# Collected data
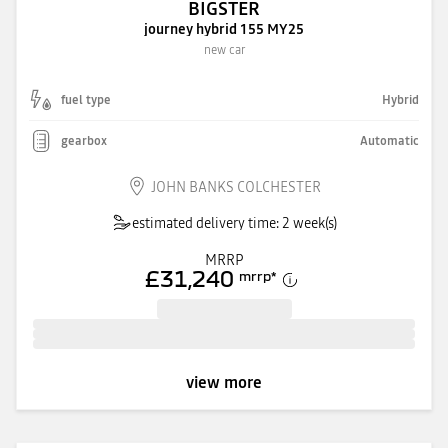
BIGSTER
journey hybrid 155 MY25
new car
fuel type
Hybrid
gearbox
Automatic
JOHN BANKS COLCHESTER
estimated delivery time: 2 week(s)
MRRP
£31,240
mrrp
*
view more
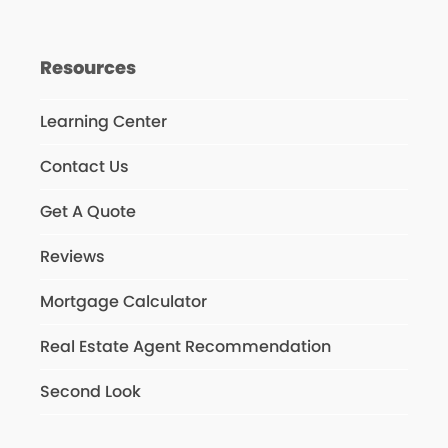
Resources
Learning Center
Contact Us
Get A Quote
Reviews
Mortgage Calculator
Real Estate Agent Recommendation
Second Look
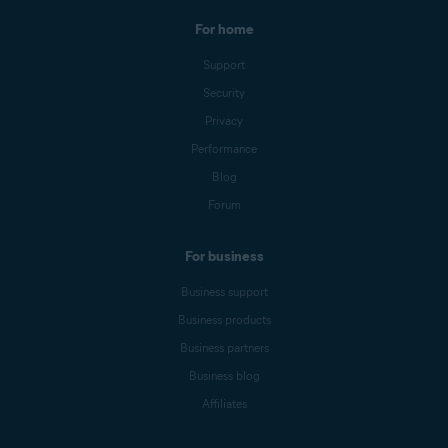
For home
Support
Security
Privacy
Performance
Blog
Forum
For business
Business support
Business products
Business partners
Business blog
Affiliates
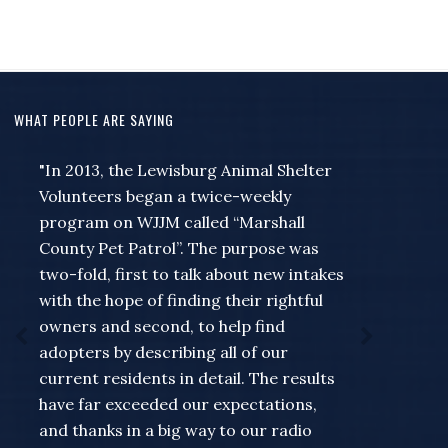
WHAT PEOPLE ARE SAYING
"I wanted to just take a moment to say
thank you to Jeff and Missie and the rest
of the people at the station for
everything they do to help out myself
and the rest of the county... for a guy
that always seems to wait to remember
that something needed to be put on the
Community Calendar till the very last
minute for the Forrest band of blue or
something going on like a meet and
greet at my store... Missie has never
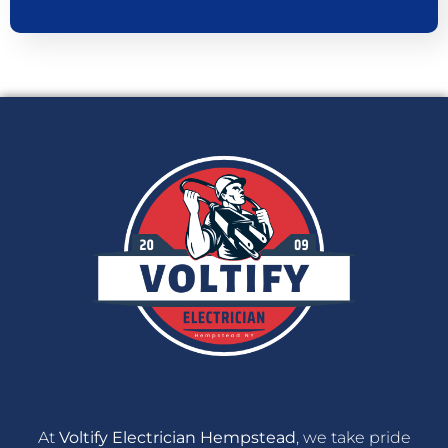
At
Voltify Electrician Hempstead
, we take pride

# WHAT IS EXPECTED
Repeat each line of the records exactly. Do not include the pictures.

# REPLY TO THE EXERCISE
BIGSTER
journey hybrid 155 MY25
new car
fuel type
Hybrid
gearbox
Automatic
JOHN BANKS COLCHESTER
estimated delivery time: 2 week(s)
MRRP
£31,240
mrrp
*
view more
Resources
Learning Center
Contact Us
Get A Quote
Reviews
Mortgage Calculator
Real Estate Agent Recommendation
Second Look
For home
Support
Security
Privacy
Performance
Blog
Forum
For business
Business support
Business products
Business partners
Business blog
Affiliates
WHAT PEOPLE ARE SAYING
"I wanted to just take a moment to say
thank you to Jeff and Missie and the rest
of the people at the station for
everything they do to help out myself
and the rest of the county... for a guy
that always seems to wait to remember
that something needed to be put on the
Community Calendar till the very last
minute for the Forrest band of blue or
something going on like a meet and
greet at my store... Missie has never
At
Voltify Electrician Hempstead
, we take pride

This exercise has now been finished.